A spokesperson for the Los Angeles County Department of Public Social Services said the agency “cannot release any personal information as to whether or not she is a provider.” (The Washington Post reviewed Mills Jones’s pay stubs from the state.)
According to the study, higher-paying roles in health care are hard to come by for Black women: They’re less likely to be registered nurses compared to White and Asian women and women of other racial and ethnic groups, and they have only a 1 to 2 percent rate of predicted probability to work as physicians, advanced practitioners, therapists or technicians.
In their paper, Dill and Duffy argue that these realities are products of the legacy of slavery, when White people forced Black women to work as unpaid domestic servants in their homes.
From that history flowed a distinction between “spiritual” and “menial” housework, law professor Dorothy Roberts argued in a paper that Dill and Duffy cite: Privileged White women did housework — including serving as hostesses and as role models for children — that was seen as superior to other tasks, while Black women were tasked with more labor-intensive tasks, including scrubbing floors, doing laundry and preparing meals.
Some of these assumptions about who does what kind of housework still haven’t changed, which contributes to keeping Black women locked in low-wage and dangerous health-care-related work, according to Dill: “We have a cultural assumption that women of color will provide care for us and they will do it pretty cheaply and that is their role.”
Jackson sees the historical connection in her work, too: “People act like, since we did it in slavery, we can do it again, and we still don’t have to get paid … but it should be about being happy about your job, being proud that you can help take care of somebody’s loved one,” she said.
The solutions to rectifying the disparities facing Black women in health care, Dill and Duffy argue in their paper, lie in increasing pay, creating more opportunities for career advancement and addressing racism in the workforce pipeline.

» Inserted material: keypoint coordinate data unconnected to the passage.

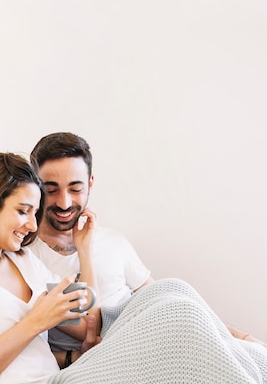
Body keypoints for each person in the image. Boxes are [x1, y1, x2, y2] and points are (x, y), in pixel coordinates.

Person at [0, 152, 267, 384]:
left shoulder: (23, 263)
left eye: (34, 214)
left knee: (171, 292)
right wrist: (34, 322)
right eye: (22, 211)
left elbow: (89, 325)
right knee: (175, 322)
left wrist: (84, 249)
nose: (32, 226)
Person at [29, 131, 266, 357]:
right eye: (51, 190)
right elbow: (90, 328)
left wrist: (240, 337)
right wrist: (84, 250)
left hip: (159, 336)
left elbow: (169, 303)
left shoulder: (113, 242)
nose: (64, 202)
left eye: (75, 189)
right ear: (35, 187)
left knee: (178, 292)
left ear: (90, 184)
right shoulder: (28, 259)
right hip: (118, 353)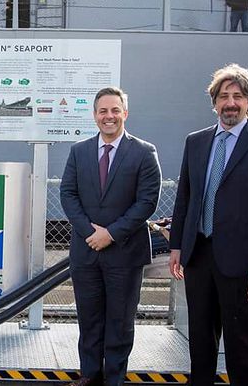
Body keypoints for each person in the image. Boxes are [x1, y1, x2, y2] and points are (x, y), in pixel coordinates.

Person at [168, 64, 248, 386]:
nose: (231, 103)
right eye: (224, 96)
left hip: (245, 265)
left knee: (244, 346)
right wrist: (177, 246)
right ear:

They recommend raising the federal minimum wage to $15, citing a recent study that showed that doing so would reduce household poverty rates among female health-care workers by up to 27 percent.
Building better career pathways could include higher-ups at health-care organizations facilitating workers’ participation in training programs that will help them advance in their careers, they write. And addressing racism in the pipeline would require challenging “the feminization of care and the racialized association of certain jobs with ‘menial’ — and therefore less valuable — labor,” they write, adding that this should start in schools and that health-care leaders and managers should spearhead equity and inclusion plans.
For Jackson, reforming health care is essential to the future of the workforce: “I want this industry to change so our young people can be here to take care of us, because the way the industry is going now, nobody’s going to be around.”